Debugging and Monitoring
- utilization
PD_SDK_DEBUG=true
View the API request log. - Check the status of tool calls with MCP Inspector to ensure correct execution.
- interviews
chat.pipedream.com
View a sample application in a production environment.
caveat
- Ensure that environment variables are stored securely to avoid compromising API credentials.
- Self-built servers are required to implement OAuth authentication to protect user data.
- Hosted servers are free, but sub-agent mode may incur LLM fees (free in beta).
application scenario
- Productivity automation
- Developers connect Google Calendar and Gmail through MCP to automatically schedule meetings and send notification emails. For example, AI Assistant creates meetings based on calendar availability and notifies attendees via Gmail.
- data analysis
- Data analysts use MCP to connect to Google Sheets to automatically query and update form data. For example, AI Assistant extracts sales data, generates a report, and stores it in a specified table.
- Customer Support
- Organizations connect Slack and CRM systems through MCP to automatically respond to customer inquiries and update CRM records. For example, AI assistants answer common questions in Slack and log new tickets to HubSpot.
- Developer Workflow
- Developers use MCP to connect to GitHub and automatically create issues or review code. For example, AI Assistant generates a GitHub Issue based on commit information or runs a code review tool.
QA
- Is Pipedream MCP free?
- MCP servers hosted by Pipedream are free for individual developers, but usage restrictions apply. There is no cost for self-hosted servers, but you are responsible for your own hosting costs.
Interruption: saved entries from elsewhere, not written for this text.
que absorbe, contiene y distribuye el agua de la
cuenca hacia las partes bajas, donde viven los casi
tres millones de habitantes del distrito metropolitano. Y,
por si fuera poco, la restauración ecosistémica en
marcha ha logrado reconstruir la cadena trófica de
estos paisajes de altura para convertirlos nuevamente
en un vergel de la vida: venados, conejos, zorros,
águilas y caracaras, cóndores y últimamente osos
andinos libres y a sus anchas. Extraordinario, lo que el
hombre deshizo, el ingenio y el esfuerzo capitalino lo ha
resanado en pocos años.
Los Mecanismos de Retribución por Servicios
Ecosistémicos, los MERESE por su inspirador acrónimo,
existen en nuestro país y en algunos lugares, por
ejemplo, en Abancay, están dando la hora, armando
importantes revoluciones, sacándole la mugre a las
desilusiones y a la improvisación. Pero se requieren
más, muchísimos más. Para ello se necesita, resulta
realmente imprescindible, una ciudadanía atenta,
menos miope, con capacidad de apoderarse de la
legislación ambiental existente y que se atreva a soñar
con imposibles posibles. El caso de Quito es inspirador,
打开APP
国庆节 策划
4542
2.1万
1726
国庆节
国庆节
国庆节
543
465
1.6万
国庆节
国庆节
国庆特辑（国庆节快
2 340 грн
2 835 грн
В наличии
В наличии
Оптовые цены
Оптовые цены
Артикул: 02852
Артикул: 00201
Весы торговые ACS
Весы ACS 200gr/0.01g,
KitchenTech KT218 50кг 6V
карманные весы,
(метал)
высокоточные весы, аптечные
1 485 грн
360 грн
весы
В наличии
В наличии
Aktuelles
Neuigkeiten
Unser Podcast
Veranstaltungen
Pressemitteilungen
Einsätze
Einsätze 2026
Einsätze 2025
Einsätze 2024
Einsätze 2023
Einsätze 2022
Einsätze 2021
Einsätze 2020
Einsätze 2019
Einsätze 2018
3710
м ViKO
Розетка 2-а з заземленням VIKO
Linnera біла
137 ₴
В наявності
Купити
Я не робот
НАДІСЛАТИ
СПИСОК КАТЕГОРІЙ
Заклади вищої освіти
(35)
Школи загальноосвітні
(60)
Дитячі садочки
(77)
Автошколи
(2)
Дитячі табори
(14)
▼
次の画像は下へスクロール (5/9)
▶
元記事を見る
- How do I add a new tool?
- Publish custom tools in the Pipedream workspace, upload them to the public registry. The server loads the new tool automatically, or through dynamic discovery.
- What programming languages are supported?
- Support for Node.js, Python, Golang and Bash, with the ability to import packages for the appropriate language to meet customization needs.
- How is user data protected?
- Pipedream MCP uses isolated credential storage and OAuth authentication to secure user data. Self-built servers are required to implement OAuth on their own.